Working in \(\mathbb {Z}/p\mathbb {Z}\), every element is the cast of its natural-number representative \(b := (a \bmod p).val \in \mathbb {N}\). Applying the natural-number form to \(b\) gives \(b^p \equiv b \pmod p\), which lifts back through the canonical map to \(a^p \equiv a \pmod p\).

Use Freshmen’s dream: \((a + b)^p = a^p + b^p\) in characteristic \(p\). Then \((a + 1)^p \equiv a^p + 1 \pmod{p}\), and the result follows by induction on \(a\).

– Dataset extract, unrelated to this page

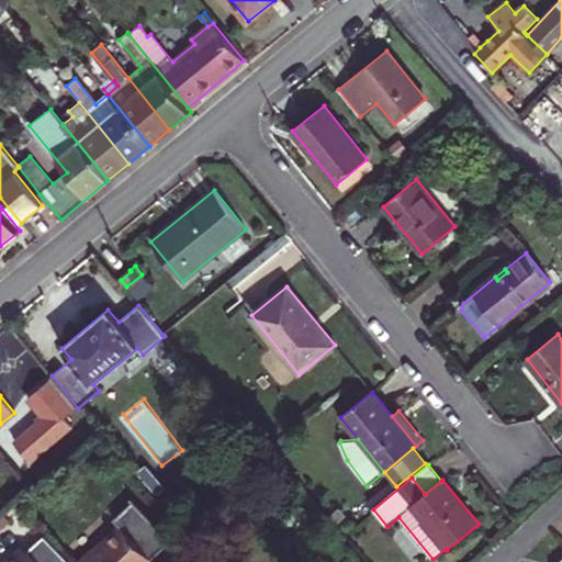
[(143,496),(153,506),(157,501),(147,491),(143,496)]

If \(a\) is divisible by \(p\), then \(a^p \equiv 0 \equiv a \pmod{p}\). Assume that \(a\) is not divisible by \(p\). Consider the multiplicative group \((\mathbb {Z}/p\mathbb {Z})^\times \) of nonzero elements modulo a prime \(p\). This group has order \(p-1\). By Lagrange’s theorem, the order of any element divides the order of the group. Therefore, for any integer \(a\) not divisible by \(p\), we have \(a^{p-1} \equiv 1 \pmod{p}\).

If \(x = 1\), then both sides equal \(1\). Otherwise \(T_n(x) = \{ nx\} \in [0, 1)\), and \(T_m(T_n(x)) = \{ m \{ nx\} \} \). Writing \(m \{ nx\} = mnx - m\lfloor nx \rfloor \) and noting that \(m \lfloor nx \rfloor \in \mathbb {Z}\), we have \(\{ m \{ nx\} \} = \{ mnx\} = T_{mn}(x)\).

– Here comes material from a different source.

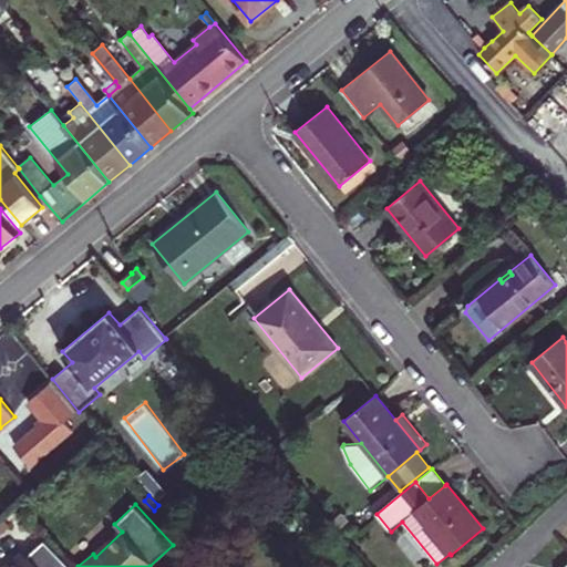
[(196,557),(200,554),(186,537),(182,540),(196,557)]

For \(x \in [0, 1)\), the equation \(T_n(x) = x\) becomes \(\{ nx\} = x\), i.e., \((n-1)x \in \mathbb {Z}\). With \(x \in [0, 1)\), this gives \(x = j/(n-1)\) for \(j \in \{ 0, 1, \dots , n-2\} \), contributing \(n - 1\) fixed points. Together with the fixed point \(x = 1\), this gives exactly \(n\) fixed points.

By the standard reduction to the natural-number version, it suffices to prove the statement for natural numbers. The cases \(a = 0\) and \(a = 1\) are trivial; assume \(a \ge 2\). Let \(S\) be the set of fixed points of \(T_{a^p}\) that are not fixed points of \(T_a\). By lemma 8 applied to \(T_{a^p}\) and \(T_a\), \(S\) has \(a^p - a\) elements. For each \(x_0 \in S\), since \(x_0\) is fixed by \(T_{a^p} = T_a^p\) (using lemma 7 iteratively), the \(T_a\)-orbit of \(x_0\) has size dividing \(p\). Because \(p\) is prime, the size is \(1\) or \(p\); size \(1\) would make \(x_0\) a fixed point of \(T_a\), which is excluded. Hence every orbit has exactly \(p\) elements, and these orbits partition \(S\). Therefore \(p\) divides \(|S| = a^p - a\).